Vivir en vecindarios más verdes hace más lento declive cognitivo en mayores

Como bien es sabido, el contacto con la naturaleza tiene efectos beneficiosos para la salud, ahora un nuevo estudio del ISGlobal va un paso más allá y  sugiere que también podría desempeñar un papel positivo contra el declive cognitivo en personas mayores.

La investigación, que publica la revista "Environmental Health Perspectives", muestra que la pérdida en las funciones cognitivas esperada como parte del proceso de envejecimiento es ligeramente más lenta en personas que viven en vecindarios más verdes.

"Existen evidencias de que el riesgo de demencia y deterioro cognitivo puede ser influido por la exposición a amenazas ambientales relacionadas con el entorno urbano, como la contaminación del aire y el ruido, y por el estilo de vida, con factores como el estrés o el comportamiento sedentario", ha señalado la investigadora del ISGlobal Carmen de Keijzer.

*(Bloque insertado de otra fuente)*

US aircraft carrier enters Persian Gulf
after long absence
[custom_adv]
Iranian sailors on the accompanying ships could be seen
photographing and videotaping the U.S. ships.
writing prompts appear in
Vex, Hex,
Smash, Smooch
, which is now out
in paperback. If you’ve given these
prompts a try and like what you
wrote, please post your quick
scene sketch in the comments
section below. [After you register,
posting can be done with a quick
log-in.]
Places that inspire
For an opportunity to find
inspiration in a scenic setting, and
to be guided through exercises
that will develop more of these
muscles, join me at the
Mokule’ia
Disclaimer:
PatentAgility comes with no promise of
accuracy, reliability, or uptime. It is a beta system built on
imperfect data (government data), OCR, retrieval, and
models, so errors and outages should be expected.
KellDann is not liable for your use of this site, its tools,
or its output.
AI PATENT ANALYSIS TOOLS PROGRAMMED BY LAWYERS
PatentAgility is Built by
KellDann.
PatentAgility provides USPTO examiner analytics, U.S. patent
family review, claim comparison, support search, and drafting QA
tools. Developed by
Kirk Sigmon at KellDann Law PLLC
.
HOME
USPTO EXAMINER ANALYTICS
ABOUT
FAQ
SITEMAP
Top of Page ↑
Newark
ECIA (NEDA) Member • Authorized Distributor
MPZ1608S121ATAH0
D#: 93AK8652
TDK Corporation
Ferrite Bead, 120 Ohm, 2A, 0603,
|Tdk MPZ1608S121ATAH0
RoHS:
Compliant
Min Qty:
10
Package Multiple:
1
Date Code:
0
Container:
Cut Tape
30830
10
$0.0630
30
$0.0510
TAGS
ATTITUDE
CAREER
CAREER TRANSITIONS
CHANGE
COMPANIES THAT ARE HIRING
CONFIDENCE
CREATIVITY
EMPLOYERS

"Por el contrario, -ha añadido- también se ha sugerido que vivir cerca de espacios verdes incrementa la actividad física y la vida social, reduce el estrés y mitiga la exposición a la contaminación atmosférica y al ruido, pero los estudios sobre las posibles relaciones entre exposición a espacios verdes y el declive cognitivo en personas mayores todavía son escasos".

"Nuestros datos muestran que la disminución en los resultados de los test cognitivos a lo largo de los 10 años de seguimiento fue un 4,6 % menor en los y las participantes que vivían en vecindarios más verdes", ha resumido la investigadora.

Según De Keijzer, "es interesante señalar que las asociaciones observadas fueron más fuertes entre las mujeres, lo que hace pensar que estas relaciones podrían estar influenciadas por el género".

La investigadora ha recordado que en el año 2050 la proporción de personas de más de 60 años en el mundo se habrá duplicado con respecto a la de 2015 "y las predicciones apuntan a un aumento de los casos de demencia a un ritmo similar". Estos resultados pueden constituir una base científica para implementar intervenciones específicas para desacelerar el deterioro cognitivo en personas mayores residentes en áreas urbanas y, de este modo, mejorar su calidad de vida.